EXCERPTED PASSAGE:
------------

1 Tpsp - We then took the top 50 US newspapers.
2 Cups - We combined that list with the top 100 blogs ranked by Technorati
From there, the next step is where you take control. You are able to select the news sources you want in each category (ie: world, business, technology, sports, etc) and have those show each time as a custom newspaper. Sources are ranked with credibility scores that has an apparent algorithm behind it. The author of the posting as well as the news source posting the article is accounted for in this mathematical matrix. The matrix then pushes out a graph of credibility by many categories, even with a RSS feed to follow as shown here:
If that is not enough sorting and ranking, each individual article has it's own unique credibility number
So for the layout, newspapers on the left, blogs in the middle and your sources on the right. After about a day of letting it sit and testing it out, I am back and here is what I think the good and the bad is:
- Multiple well known and defined sources of articles from major newspapers
- No way for you to randomly submit feeds as to blow up a site with crap authors and articles
- A relatively simple interface that has some basic cleaning up to do, mainly in the selection area
- Very few ads that disrupt the whole page flow
- The ability to customize each section of the newspaper to your liking
- I can get feeds in all my categories from RSS, yet that stops me from rating the credibility
- An integrated sharing pop-up (but see below)

------------

PROVIDED DATA:

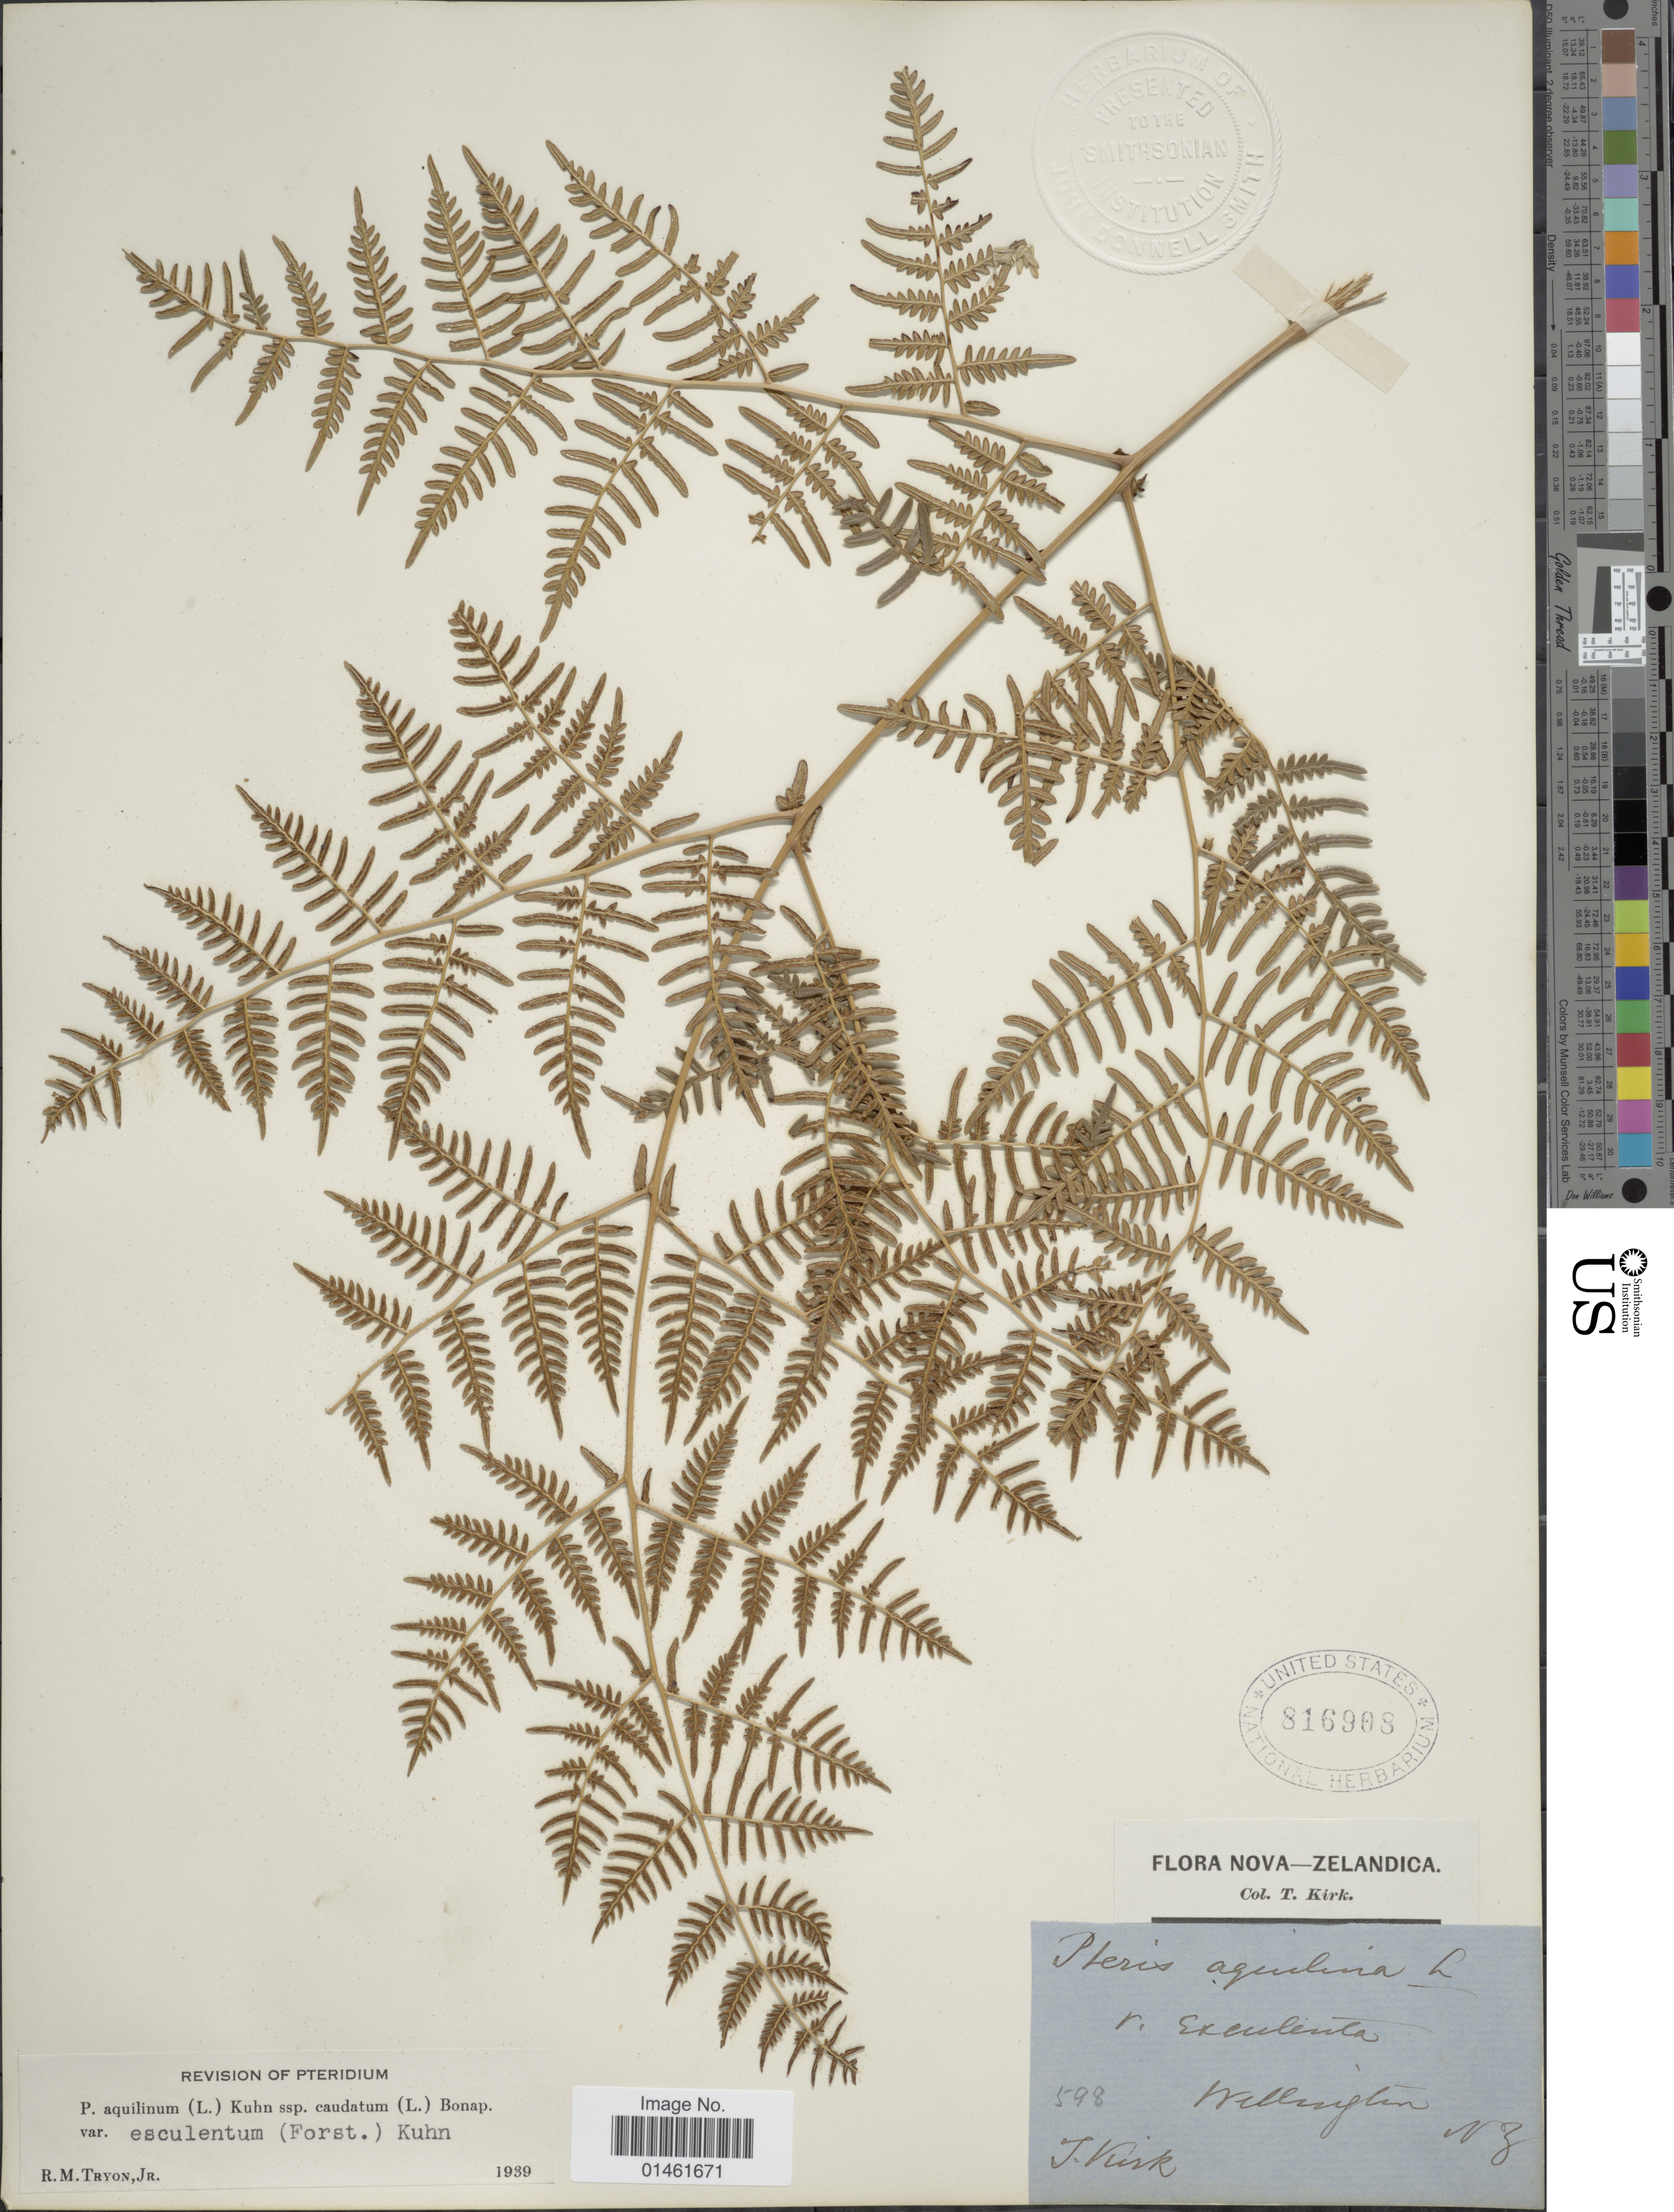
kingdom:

------------

WHAT THE TASK ASKS: In the news site review, condense the paragraph beginning "From there, the next step" into a short bulleted list that keeps its main facts. The material has no role in this exercise.

CORRECT RESULT:
- You choose the news sources you want in each category (world, business, technology, sports, etc.), and they appear each time as a custom newspaper.
- Sources are ranked by credibility scores that seem to come from an algorithm.
- This mathematical matrix accounts for both the author of a posting and the news source posting the article.
- The matrix produces a credibility graph across many categories, with an RSS feed to follow.